- **Page extract**
>>>

Enter the Void (2009)

*. On the front of the DVD case there’s a warning: “This unrated film contains explicit sex, disturbing scenes, and drug use.” True enough, but why not a warning for epileptics? If those opening credits don’t send you into a seizure I don’t know what would. And don’t even think of trying to navigate the chapter selection menu. It’s even worse.
*. They might have also included a warning for anyone susceptible to motion sickness. Give a guy like Gaspar Noé a drone and see what you get?
*. Noé is a director who divides people pretty sharply. Enter the Void got a standing ovation at Cannes but did terrible box office. A critical darling, then? Not really. Critics were split too, though most saw something in it.
*. For the record, I did like I Stand Alone and Irréversible. I thought a lot less of Enter the Void. Why? In part due to the general sense I had that Noé was running on fumes for 161 minutes (the “long” version or full-length director’s cut).
*. There’s not a lot here. Basically it’s all a riff on the now rather old idea of the entire story being in effect a man’s dying moments and/or his immediate afterlife. Think Ambrose Bierce’s “An Occurrence at Owl Creek Bridge,” William Golding’s Pincher Martin, or the film Jacob’s Ladder (1990). Only here it’s not presented as a twist since the whole concept is introduced, pretty crudely, by the discussion of The Tibetan Book of the Dead.

*. The deceased is one Oscar, played by Nathaniel Brown. He’s basically a drug dealer in Tokyo who lives with his sister Linda (Pas de la Huerta). One night Oscar gets busted and (improbably) is shot by the police, expiring on the floor of a washroom stall. Flashbacks and flashforwards take up the rest of the movie as we learn more about Oscar and Linda’s history.
*. Perhaps the biggest problem here is that I didn’t find Oscar remotely interesting, much less relatable. Then as the film went on I curiously found the two siblings becoming even less sympathetic and more repulsive. And 161 minutes is a long time to be spent looking at this grimy, blurry world from Oscar’s point of view, or staring at the back of his head.

<<<

- **Stored data**
>>>

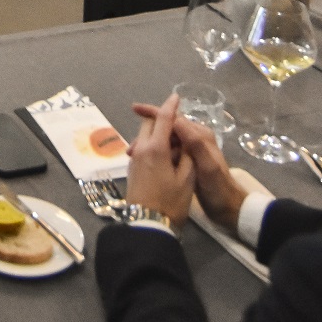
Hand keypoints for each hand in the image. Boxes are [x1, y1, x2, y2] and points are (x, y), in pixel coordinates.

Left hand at [122, 94, 195, 228]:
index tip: (176, 97)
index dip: (170, 106)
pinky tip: (166, 155)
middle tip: (178, 124)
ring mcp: (135, 158)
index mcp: (155, 148)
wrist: (146, 224)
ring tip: (176, 143)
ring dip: (158, 133)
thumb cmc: (170, 202)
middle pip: (149, 124)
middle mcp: (141, 148)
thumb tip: (186, 143)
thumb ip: (188, 156)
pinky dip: (154, 144)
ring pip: (145, 136)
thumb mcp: (187, 179)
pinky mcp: (133, 168)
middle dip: (162, 119)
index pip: (163, 119)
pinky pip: (143, 147)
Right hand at [132, 100, 247, 234]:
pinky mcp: (187, 163)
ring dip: (150, 146)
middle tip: (131, 149)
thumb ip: (195, 142)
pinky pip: (167, 152)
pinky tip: (146, 164)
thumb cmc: (217, 187)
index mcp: (199, 135)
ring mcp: (191, 151)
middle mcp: (195, 139)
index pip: (174, 117)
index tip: (134, 110)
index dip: (154, 112)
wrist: (228, 208)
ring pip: (165, 141)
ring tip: (134, 158)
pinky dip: (156, 155)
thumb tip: (176, 119)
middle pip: (167, 128)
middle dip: (148, 133)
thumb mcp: (207, 165)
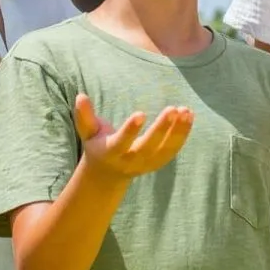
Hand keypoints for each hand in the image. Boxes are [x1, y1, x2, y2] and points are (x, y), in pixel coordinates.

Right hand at [74, 94, 192, 179]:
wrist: (108, 174)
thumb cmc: (97, 145)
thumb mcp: (88, 133)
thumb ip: (84, 116)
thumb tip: (81, 96)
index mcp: (112, 152)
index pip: (122, 142)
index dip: (131, 129)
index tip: (141, 113)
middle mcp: (131, 160)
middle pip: (149, 146)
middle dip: (161, 129)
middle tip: (172, 109)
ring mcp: (147, 163)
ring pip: (165, 149)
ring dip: (177, 131)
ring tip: (185, 110)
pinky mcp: (158, 162)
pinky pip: (173, 149)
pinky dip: (182, 134)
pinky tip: (189, 116)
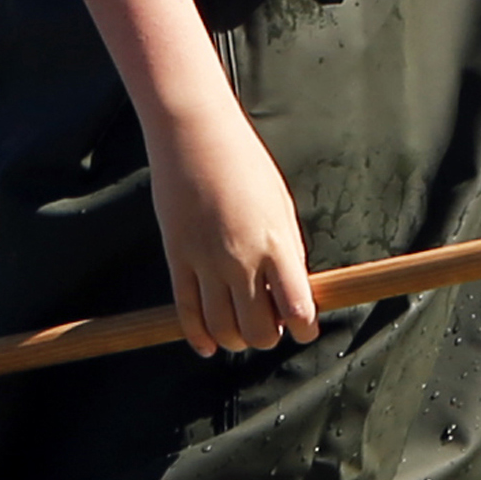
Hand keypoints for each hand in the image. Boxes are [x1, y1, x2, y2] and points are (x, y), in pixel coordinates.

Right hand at [142, 102, 320, 356]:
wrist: (194, 134)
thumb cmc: (246, 165)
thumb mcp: (281, 206)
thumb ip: (287, 252)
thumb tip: (290, 294)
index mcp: (277, 243)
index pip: (297, 309)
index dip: (303, 329)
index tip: (303, 329)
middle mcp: (242, 259)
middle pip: (258, 329)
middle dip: (268, 336)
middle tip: (269, 326)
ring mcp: (206, 260)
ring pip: (222, 328)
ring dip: (235, 339)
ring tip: (240, 332)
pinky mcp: (177, 257)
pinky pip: (186, 312)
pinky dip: (198, 336)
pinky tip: (207, 345)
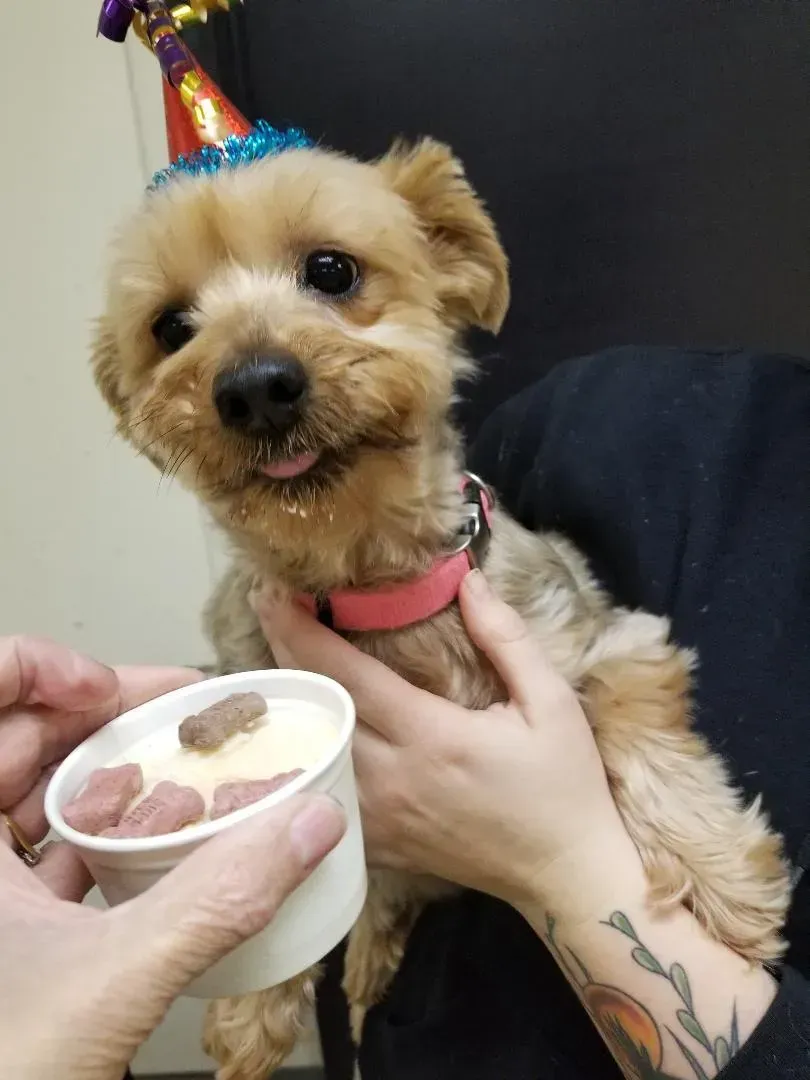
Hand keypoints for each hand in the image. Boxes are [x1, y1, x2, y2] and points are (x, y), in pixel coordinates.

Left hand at [0, 637, 345, 1079]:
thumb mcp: (114, 977)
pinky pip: (51, 852)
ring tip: (178, 778)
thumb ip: (218, 899)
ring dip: (113, 781)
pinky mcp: (7, 931)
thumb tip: (306, 824)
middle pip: (23, 743)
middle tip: (176, 713)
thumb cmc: (4, 1070)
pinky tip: (161, 842)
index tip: (108, 687)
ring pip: (38, 798)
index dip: (38, 668)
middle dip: (105, 721)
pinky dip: (108, 836)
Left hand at [254, 571, 638, 911]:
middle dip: (284, 652)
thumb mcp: (551, 702)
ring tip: (279, 654)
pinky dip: (308, 752)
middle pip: (318, 707)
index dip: (302, 631)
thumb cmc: (563, 785)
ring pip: (313, 749)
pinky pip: (326, 790)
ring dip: (294, 700)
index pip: (347, 676)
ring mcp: (379, 817)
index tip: (273, 592)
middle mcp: (392, 778)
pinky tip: (304, 723)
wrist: (565, 875)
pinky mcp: (378, 845)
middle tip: (264, 604)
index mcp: (432, 737)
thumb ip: (506, 638)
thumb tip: (467, 579)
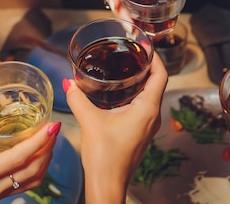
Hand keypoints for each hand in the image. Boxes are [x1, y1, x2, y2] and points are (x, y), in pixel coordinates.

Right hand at [0, 98, 59, 203]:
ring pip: (30, 182)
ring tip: (47, 141)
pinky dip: (33, 171)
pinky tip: (33, 156)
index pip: (18, 158)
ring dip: (43, 162)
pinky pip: (21, 187)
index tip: (52, 125)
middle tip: (54, 128)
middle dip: (48, 150)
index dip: (38, 141)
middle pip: (32, 172)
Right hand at [64, 53, 167, 203]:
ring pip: (149, 95)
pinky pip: (142, 107)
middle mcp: (152, 116)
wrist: (107, 185)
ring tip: (122, 67)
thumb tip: (68, 82)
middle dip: (145, 66)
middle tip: (129, 51)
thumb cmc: (105, 156)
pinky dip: (134, 95)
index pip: (161, 74)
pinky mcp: (140, 133)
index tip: (144, 44)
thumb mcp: (89, 121)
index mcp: (147, 108)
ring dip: (140, 81)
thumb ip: (78, 98)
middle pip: (156, 83)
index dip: (155, 57)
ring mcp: (147, 126)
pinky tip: (116, 92)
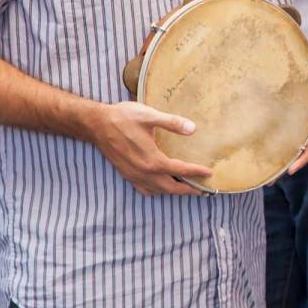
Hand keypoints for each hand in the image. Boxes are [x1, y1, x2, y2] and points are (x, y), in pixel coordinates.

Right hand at [90, 101, 213, 196]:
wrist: (97, 124)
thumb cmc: (124, 118)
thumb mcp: (150, 116)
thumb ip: (172, 123)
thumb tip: (193, 129)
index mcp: (152, 160)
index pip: (180, 170)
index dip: (196, 172)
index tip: (210, 174)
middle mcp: (143, 172)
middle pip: (170, 187)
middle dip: (188, 189)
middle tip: (204, 190)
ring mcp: (133, 175)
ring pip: (157, 190)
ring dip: (173, 191)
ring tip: (187, 188)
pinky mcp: (126, 174)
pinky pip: (144, 189)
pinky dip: (157, 191)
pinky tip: (162, 185)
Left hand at [268, 87, 307, 183]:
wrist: (287, 84)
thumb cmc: (303, 90)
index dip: (302, 161)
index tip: (291, 171)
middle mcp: (300, 136)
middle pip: (293, 157)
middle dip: (284, 170)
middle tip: (271, 182)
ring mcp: (289, 135)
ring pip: (283, 154)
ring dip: (274, 166)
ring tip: (262, 179)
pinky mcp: (277, 133)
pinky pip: (273, 146)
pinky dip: (267, 155)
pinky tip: (257, 163)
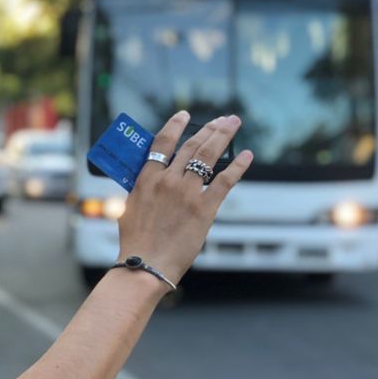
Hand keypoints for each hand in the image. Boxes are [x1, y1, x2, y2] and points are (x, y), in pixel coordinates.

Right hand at [115, 111, 252, 284]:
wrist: (146, 263)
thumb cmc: (135, 241)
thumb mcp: (130, 207)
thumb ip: (142, 189)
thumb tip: (153, 178)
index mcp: (147, 178)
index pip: (162, 142)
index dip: (175, 125)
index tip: (185, 115)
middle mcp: (168, 180)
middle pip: (192, 145)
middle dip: (210, 128)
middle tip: (223, 119)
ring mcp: (187, 193)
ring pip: (208, 156)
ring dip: (223, 136)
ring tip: (233, 123)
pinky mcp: (204, 209)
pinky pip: (225, 181)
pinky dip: (238, 166)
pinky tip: (247, 156)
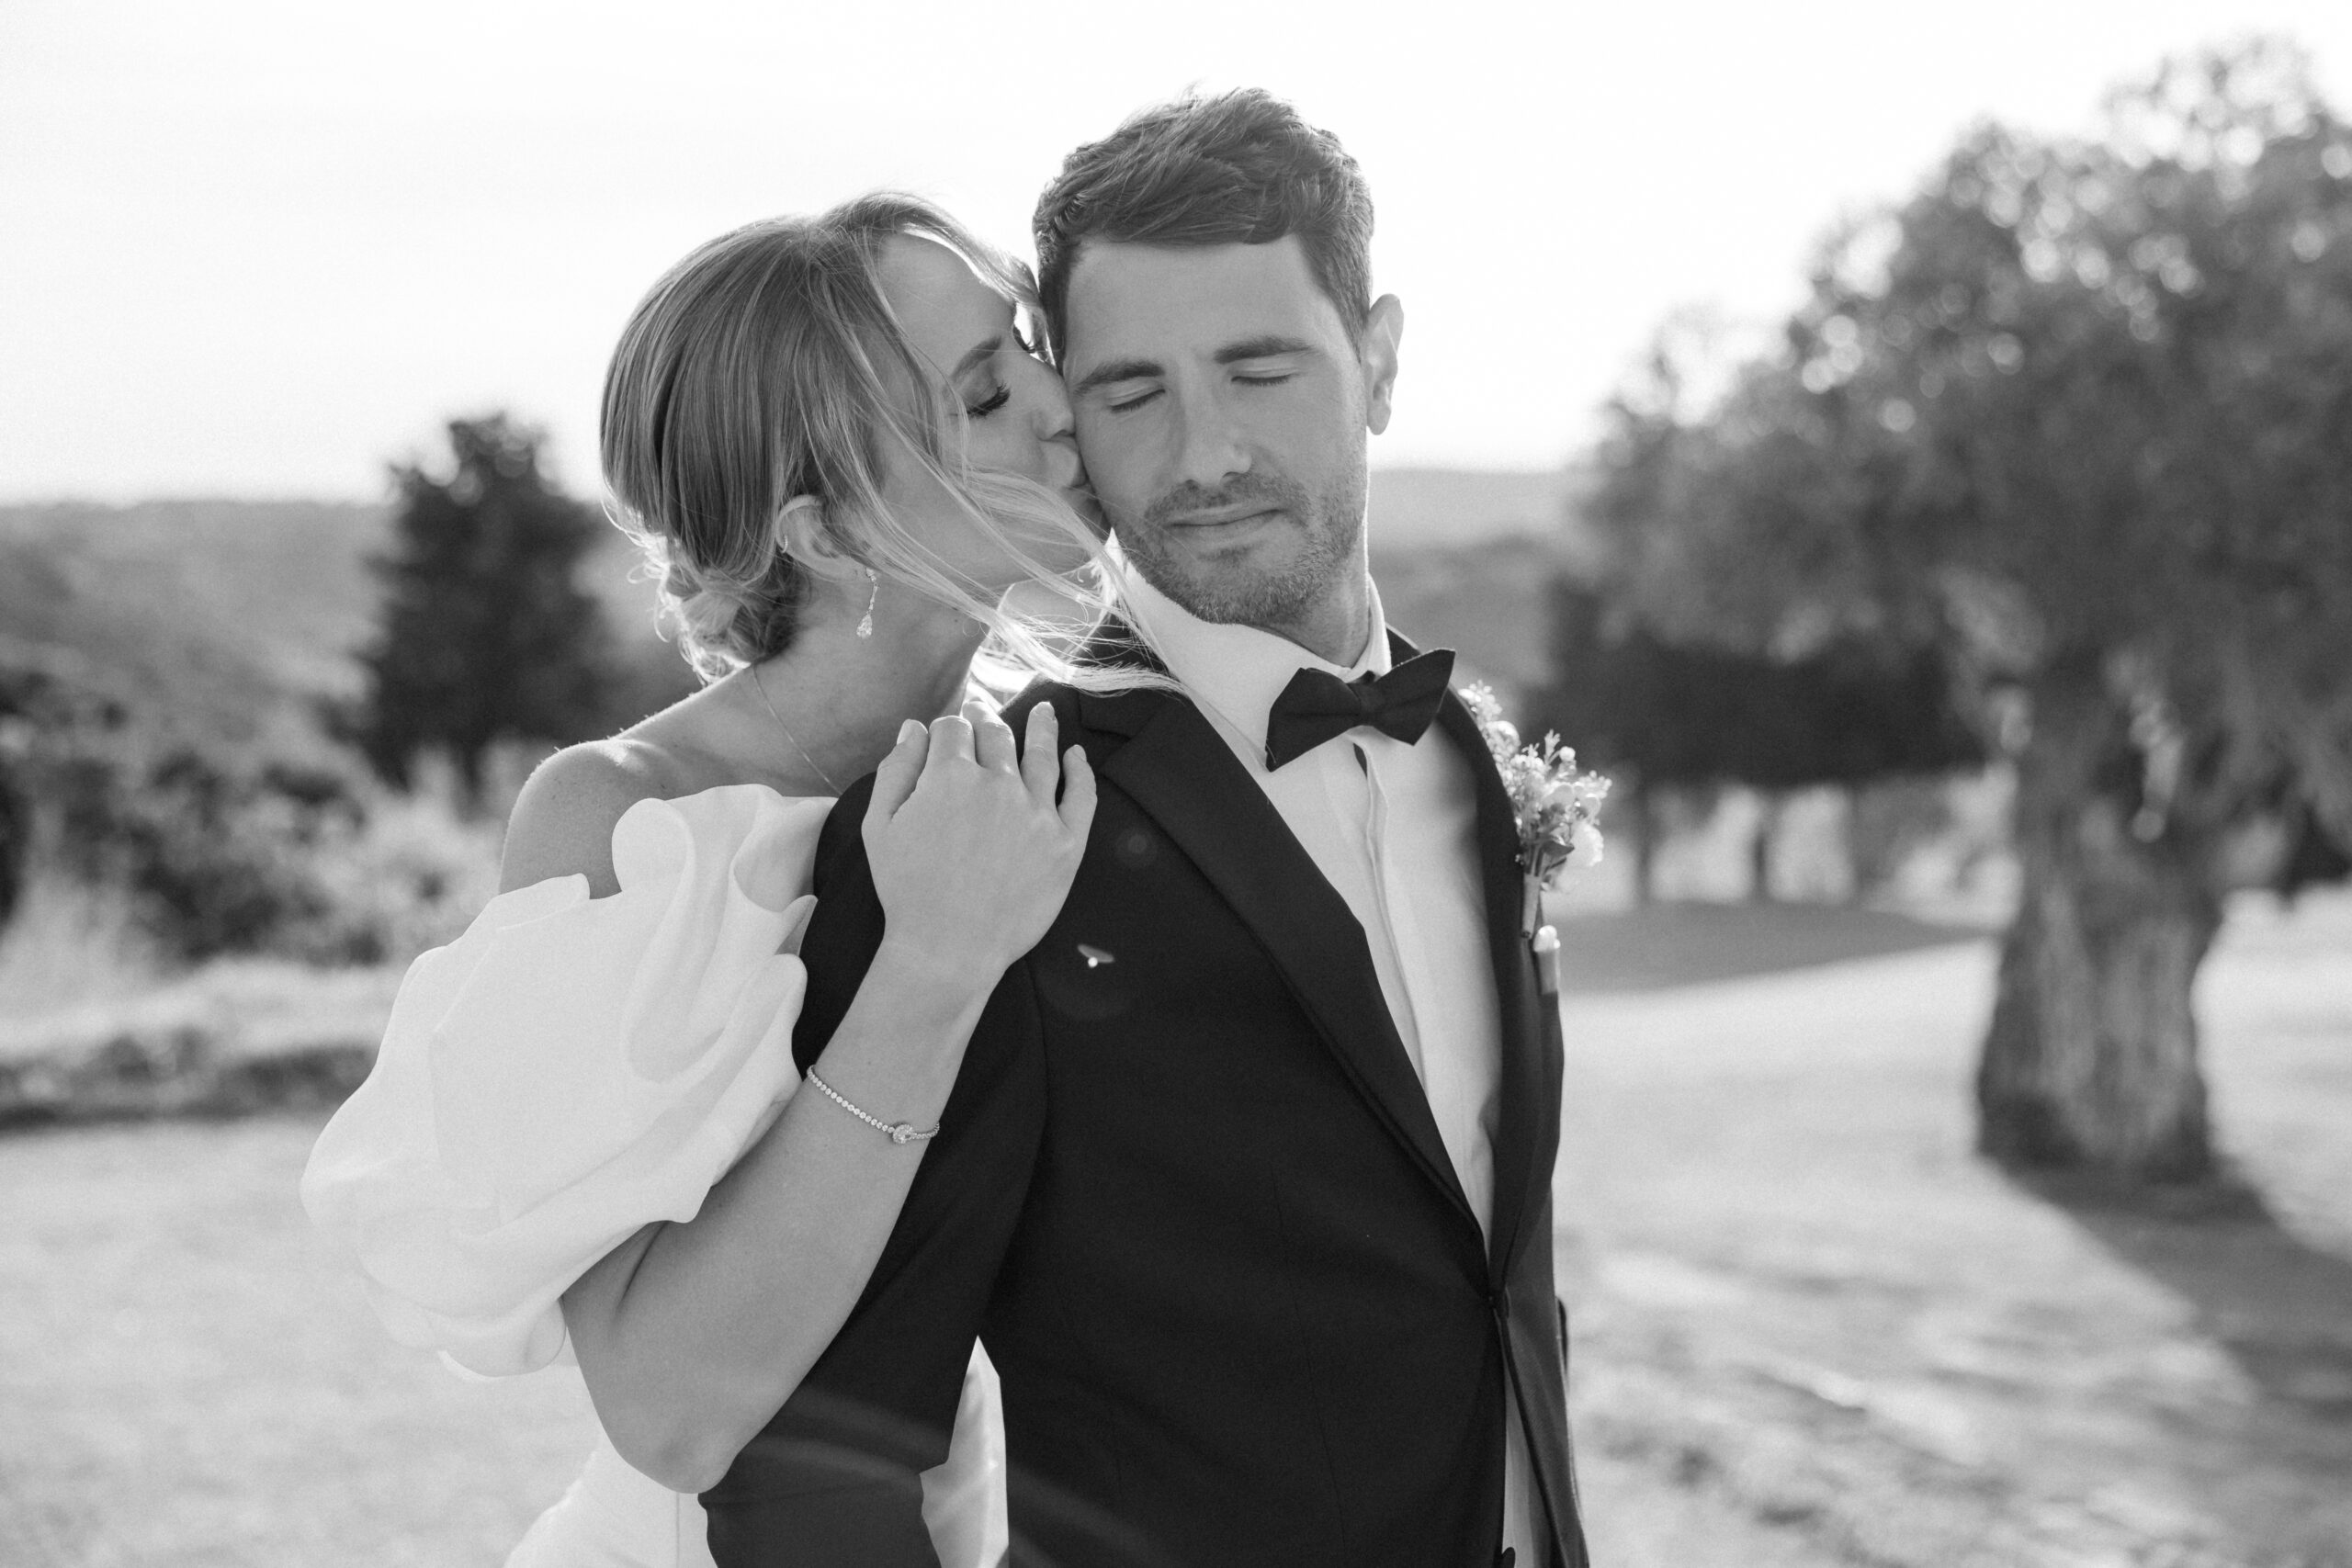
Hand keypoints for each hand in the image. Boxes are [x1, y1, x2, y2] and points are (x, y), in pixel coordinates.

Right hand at [861, 699, 1096, 993]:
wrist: (948, 948)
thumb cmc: (906, 890)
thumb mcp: (879, 827)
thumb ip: (896, 770)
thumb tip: (914, 727)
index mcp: (949, 776)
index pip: (953, 729)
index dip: (948, 727)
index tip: (949, 730)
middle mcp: (998, 784)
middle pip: (996, 735)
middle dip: (986, 720)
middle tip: (984, 712)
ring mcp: (1037, 812)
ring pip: (1042, 754)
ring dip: (1042, 727)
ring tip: (1044, 710)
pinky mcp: (1067, 842)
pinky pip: (1081, 795)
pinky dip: (1081, 769)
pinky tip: (1078, 755)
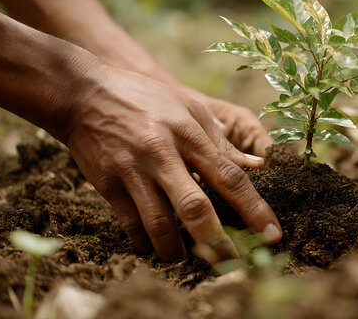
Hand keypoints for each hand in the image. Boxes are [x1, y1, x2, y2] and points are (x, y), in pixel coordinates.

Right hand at [62, 65, 281, 260]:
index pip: (230, 177)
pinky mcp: (108, 184)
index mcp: (190, 135)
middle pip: (195, 208)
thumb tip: (256, 165)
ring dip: (177, 249)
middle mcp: (163, 155)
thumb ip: (221, 141)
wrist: (85, 94)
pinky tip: (156, 245)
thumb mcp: (190, 107)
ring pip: (159, 224)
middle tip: (233, 263)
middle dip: (217, 242)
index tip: (272, 234)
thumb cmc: (146, 99)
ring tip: (188, 258)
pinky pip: (130, 224)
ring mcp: (134, 171)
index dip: (254, 209)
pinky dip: (146, 241)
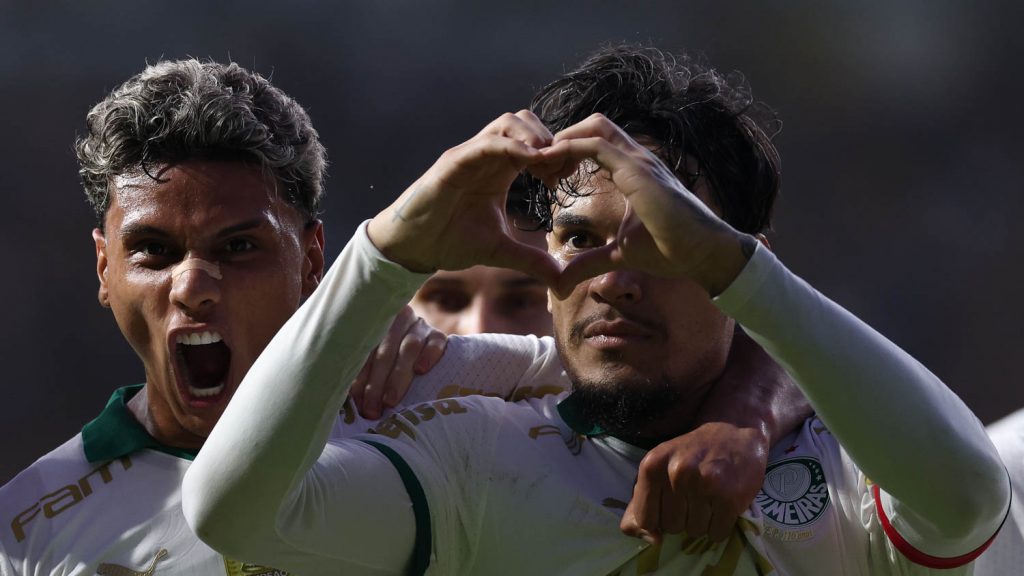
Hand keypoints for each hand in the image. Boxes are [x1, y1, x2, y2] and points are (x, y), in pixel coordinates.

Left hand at [349, 306, 447, 418]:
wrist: (417, 351)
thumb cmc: (383, 365)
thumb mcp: (369, 364)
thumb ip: (359, 376)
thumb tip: (343, 398)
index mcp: (372, 325)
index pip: (364, 350)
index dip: (359, 377)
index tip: (355, 401)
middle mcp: (395, 320)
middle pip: (384, 352)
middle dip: (376, 383)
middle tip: (371, 410)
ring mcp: (418, 326)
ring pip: (408, 348)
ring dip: (398, 376)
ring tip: (390, 400)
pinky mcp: (437, 335)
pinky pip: (435, 342)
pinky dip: (428, 355)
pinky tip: (421, 370)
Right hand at [367, 111, 560, 287]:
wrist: (413, 247)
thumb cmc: (449, 240)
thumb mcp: (499, 252)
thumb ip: (530, 260)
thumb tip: (561, 280)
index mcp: (499, 170)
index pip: (534, 143)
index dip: (557, 152)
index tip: (570, 174)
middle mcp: (486, 156)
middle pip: (525, 121)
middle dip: (550, 138)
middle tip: (562, 167)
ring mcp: (470, 155)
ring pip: (508, 123)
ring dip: (534, 136)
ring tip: (549, 161)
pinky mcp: (453, 162)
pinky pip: (487, 143)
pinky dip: (512, 146)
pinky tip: (532, 161)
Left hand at [539, 113, 755, 297]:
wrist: (704, 254)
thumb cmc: (671, 250)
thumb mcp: (618, 255)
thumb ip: (588, 263)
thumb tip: (561, 282)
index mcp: (634, 171)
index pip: (596, 143)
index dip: (568, 152)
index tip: (546, 174)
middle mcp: (638, 159)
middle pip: (594, 125)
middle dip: (562, 137)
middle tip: (539, 165)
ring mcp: (640, 161)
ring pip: (594, 128)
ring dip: (562, 140)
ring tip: (539, 162)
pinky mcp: (638, 171)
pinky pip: (597, 146)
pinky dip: (569, 148)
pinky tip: (549, 164)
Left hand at [622, 421, 767, 543]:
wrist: (738, 437)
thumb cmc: (694, 454)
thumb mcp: (661, 465)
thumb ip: (644, 499)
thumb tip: (651, 538)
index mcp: (653, 464)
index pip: (645, 518)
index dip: (658, 519)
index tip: (670, 506)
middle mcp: (676, 472)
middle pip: (671, 527)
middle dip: (683, 519)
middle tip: (694, 497)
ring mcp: (704, 484)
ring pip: (695, 531)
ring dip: (703, 522)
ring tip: (710, 498)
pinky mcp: (729, 497)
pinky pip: (717, 533)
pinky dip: (720, 527)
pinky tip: (723, 505)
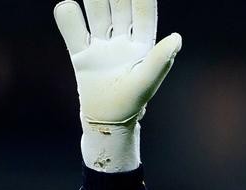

<<<

- **Required work**
[a] In the Enter the Void review, who plays Oscar?
[b] Copy the Enter the Void review from "Enter the Void (2009)" to "It’s even worse.".

- **Answers for this exercise**
[a] Nathaniel Brown

[b]
Enter the Void (2009)

*. On the front of the DVD case there’s a warning: “This unrated film contains explicit sex, disturbing scenes, and drug use.” True enough, but why not a warning for epileptics? If those opening credits don’t send you into a seizure I don’t know what would. And don’t even think of trying to navigate the chapter selection menu. It’s even worse.